▶ [Source data]:
——————————

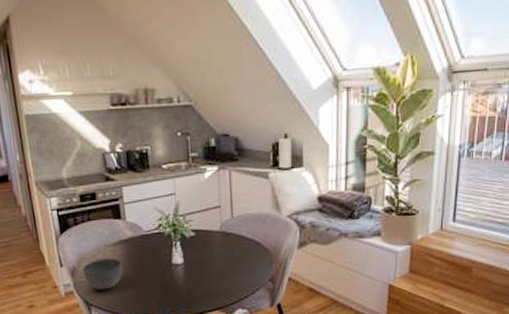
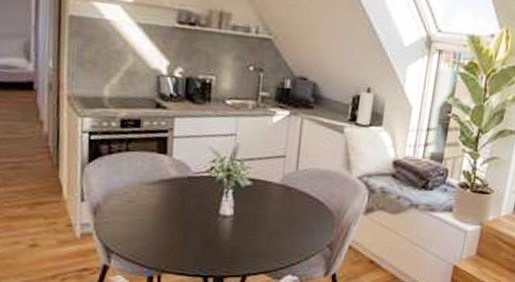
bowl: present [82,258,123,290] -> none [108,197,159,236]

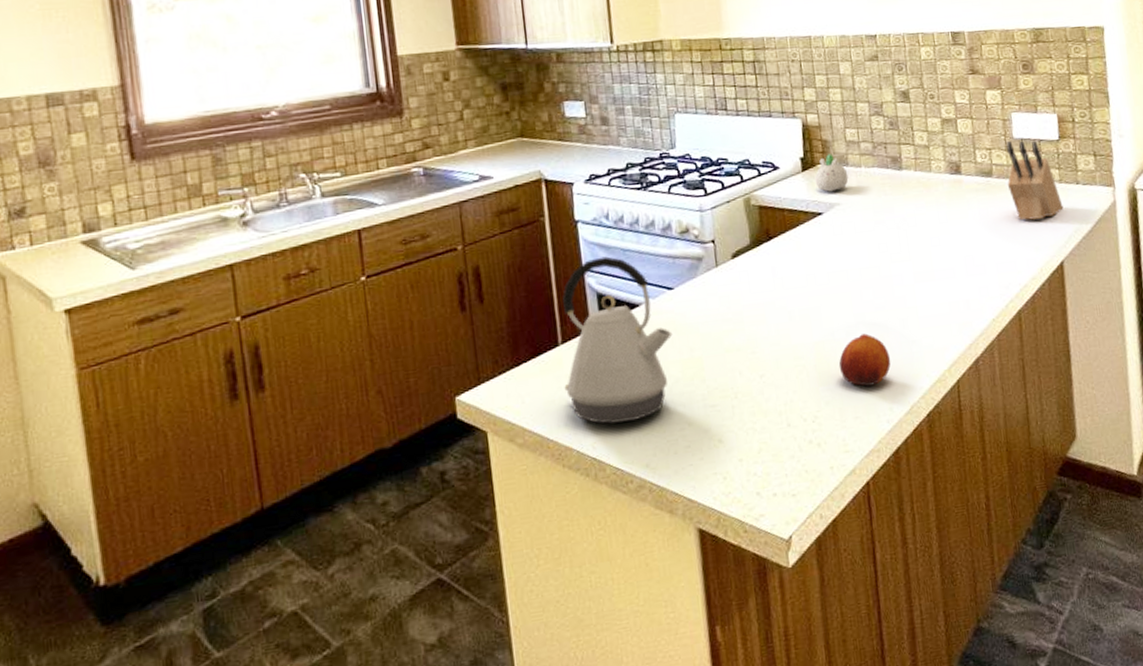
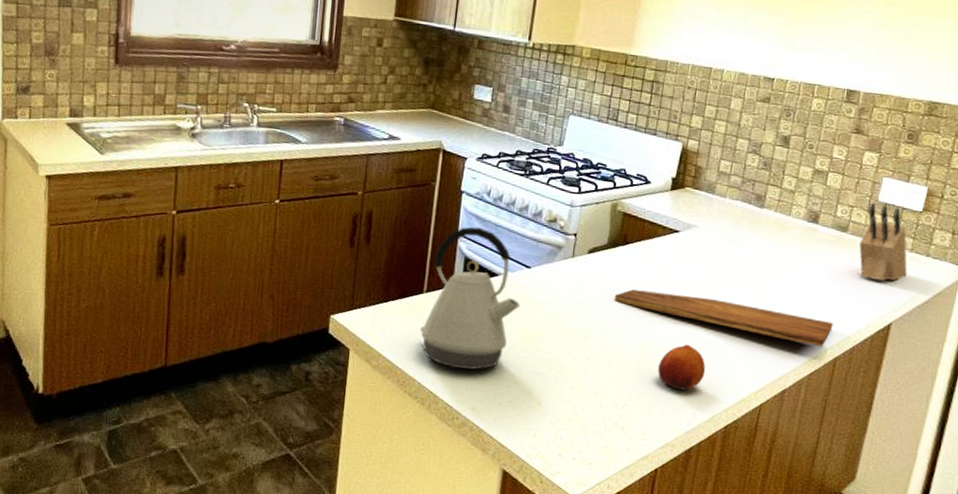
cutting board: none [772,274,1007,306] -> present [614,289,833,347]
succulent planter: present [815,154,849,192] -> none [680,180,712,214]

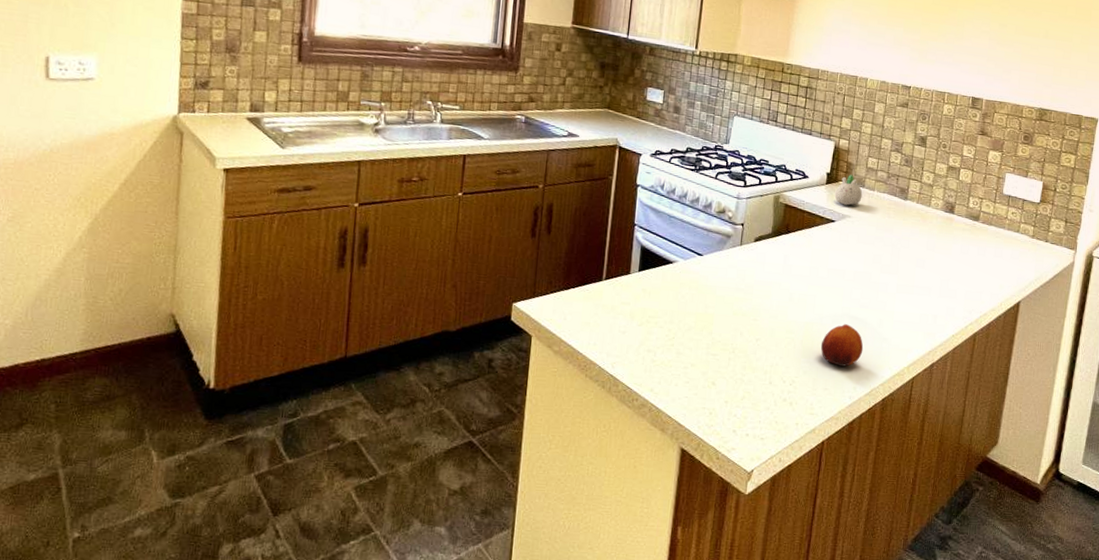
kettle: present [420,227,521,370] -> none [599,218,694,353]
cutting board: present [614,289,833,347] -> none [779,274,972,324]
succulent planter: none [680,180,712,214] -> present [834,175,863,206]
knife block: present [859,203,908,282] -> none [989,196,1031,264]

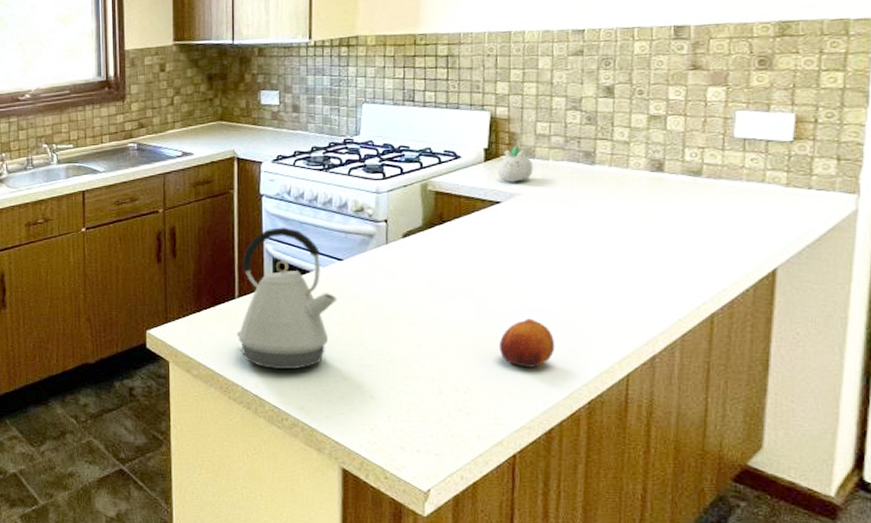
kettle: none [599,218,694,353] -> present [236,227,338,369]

——————————

Copy all of the records verbatim, omitting the pictures.

bowl: present [82,258,123,290] -> none [108,197,159,236]

cutting board: none [772,274,1007,306] -> present [614,289,833,347]
succulent planter: present [815,154,849,192] -> none [680,180,712,214]

kettle: present [420,227,521,370] -> none [599,218,694,353]
cutting board: present [614,289,833,347] -> none [779,274,972,324]
succulent planter: none [680,180,712,214] -> present [834,175,863,206]
knife block: present [859,203,908,282] -> none [989,196,1031,264]

kettle: none [599,218,694,353] -> present [236,227,338,369]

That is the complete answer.